Off we went! The plan is to head up through the Upper Peninsula of Michigan as we swing our way out west towards Yellowstone and Glacier National Parks. Our first stint was a short one due to a late start but we did manage to make it to Fayette where we were told of some amazing remnants of the iron industry. Driving from the Lower Peninsula into the Upper Peninsula is kind of like a time warp…almost like driving back into the 1960’s…but it is beautiful!

Everyone survived this first leg despite feeling a bit homeless and a bit restless. We parked in a rest area the first night and slept in the van. This was not the most comfortable of situations, especially with three fidgety corgis, but we made due and were able to head out rather quickly in the morning.

When we got going, we immediately made our way down the small neck of land towards Fayette and visited the historic town there that was built around the iron furnaces. The weather was beautiful and it was a great place to waste away the morning looking at the restored buildings and iron works. It’s amazing to think about all the people who lived and worked there up until the iron production shut down in 1906. I keep thinking about the phrase “eke out a living” and can’t help but wish that I was doing that right now rather than wandering the country. But, seeing this iron town, and especially the schoolhouse, reminded me of how much the “American Dream” has changed.
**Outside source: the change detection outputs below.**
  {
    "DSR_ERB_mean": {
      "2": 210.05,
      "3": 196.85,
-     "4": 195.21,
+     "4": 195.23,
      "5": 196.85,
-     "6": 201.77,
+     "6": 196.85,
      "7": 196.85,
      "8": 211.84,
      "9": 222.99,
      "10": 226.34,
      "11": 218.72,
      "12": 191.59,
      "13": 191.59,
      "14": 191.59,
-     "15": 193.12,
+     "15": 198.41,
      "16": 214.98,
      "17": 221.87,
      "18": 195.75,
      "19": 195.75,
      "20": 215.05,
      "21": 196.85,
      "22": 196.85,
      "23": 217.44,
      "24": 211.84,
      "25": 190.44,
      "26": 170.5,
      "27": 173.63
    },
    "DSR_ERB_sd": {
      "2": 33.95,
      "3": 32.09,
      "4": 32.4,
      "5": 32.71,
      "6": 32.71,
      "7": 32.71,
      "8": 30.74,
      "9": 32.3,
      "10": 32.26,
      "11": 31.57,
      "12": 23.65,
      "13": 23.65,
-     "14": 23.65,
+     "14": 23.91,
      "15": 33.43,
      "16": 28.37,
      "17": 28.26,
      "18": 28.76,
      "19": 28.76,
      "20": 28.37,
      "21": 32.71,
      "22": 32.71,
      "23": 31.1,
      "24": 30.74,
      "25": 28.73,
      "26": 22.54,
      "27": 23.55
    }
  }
When I was in fourth grade, we had a social studies book entitled “The American Dream” and, for some reason, this title has stuck with me all of this time. Perhaps it was because my parents both were shining examples of how things worked in America. My dad was a self-employed roofer with no more than an eighth grade education. He had worked with the carpet company his family had come to the U.S. with before serving in World War II, he worked hard, made his living and helped to take care of his family in a kind and gentle manner. My mother, in comparison, held a master’s degree and was a female corporate executive for a pharmaceutical company. She was a tough woman who aspired to run her family in much the same way she had to survive in the corporate world…through aggressive management and intimidation. Despite their divergent backgrounds however, my folks fell in love, got married and raised a family. They both worked hard and my sister and I were provided with a solid upper middle-class upbringing. Now, as I stand and look at the re-creation of the old schoolhouse, I can’t help but feel sad at how bad things have gotten in this country and how the American dream I grew up with has been scrambled into a waking nightmare.
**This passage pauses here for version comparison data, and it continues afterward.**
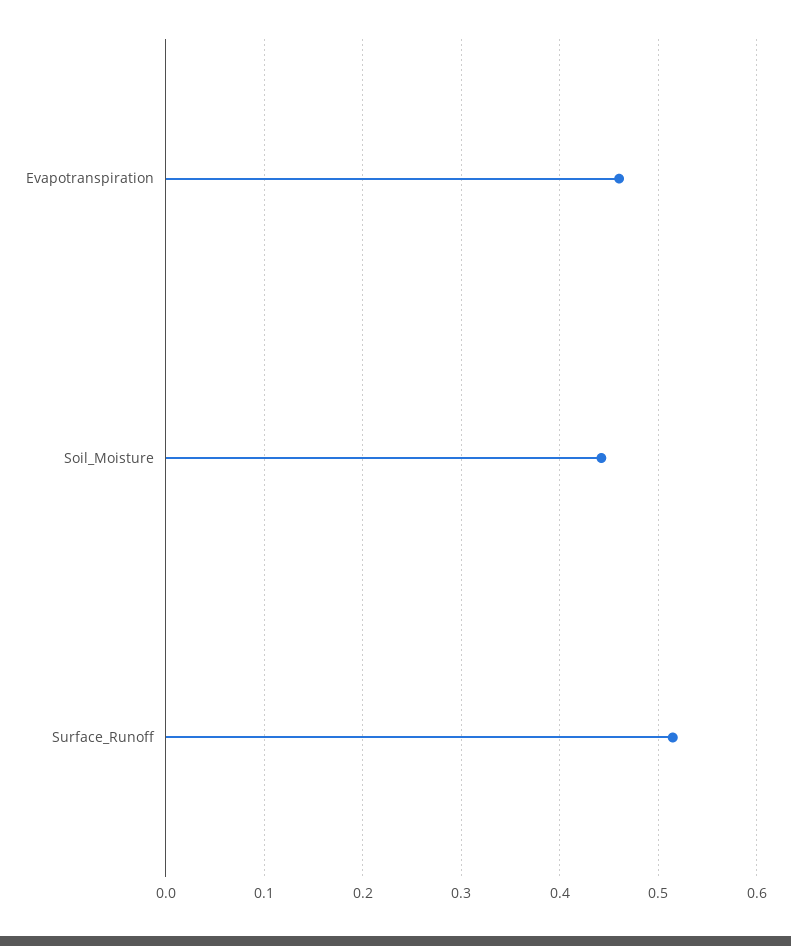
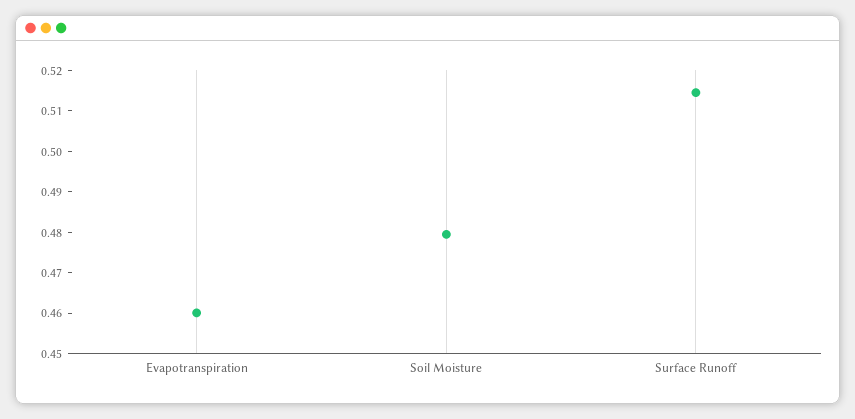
  {
    "Evapotranspiration": 0.46,
-   "Soil_Moisture": 0.44,
+   "Soil_Moisture": 0.48,
    "Surface_Runoff": 0.514
  }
As we continued west past Fayette, I kept thinking about the idea of scratching out a living. Here we were, driving through some very remote communities and I wondered about who lived there, what they did for a living, how they paid their bills. I was feeling encouraged in a way, started to feel a little better. After all we were in some beautiful country and the scenery in itself was incredibly uplifting but then we stumbled across something quite poignant…and old crumbling school in the middle of nowhere. We stopped because of the site of this large decaying building and I was enjoying taking pictures until I noticed the desks through a broken out window. The symbolism of finding this remnant at this time in my travels was powerful. Was it a reminder of my decaying American dream or a metaphor for my own disenfranchisement from my career in education? Regardless, it made me feel a little unsettled again and I was anxious to keep moving west.
As time ran out on our daylight, we turned into a campsite on the shores of Lake Gogebic just as the moon was coming up over the horizon. At least for now, we could settle in and not feel so homeless. It’s surprising how the wonders of hot food, flush toilets and a shower can change your perspective. Hopefully tomorrow, we can get the hell out of Michigan and push westward.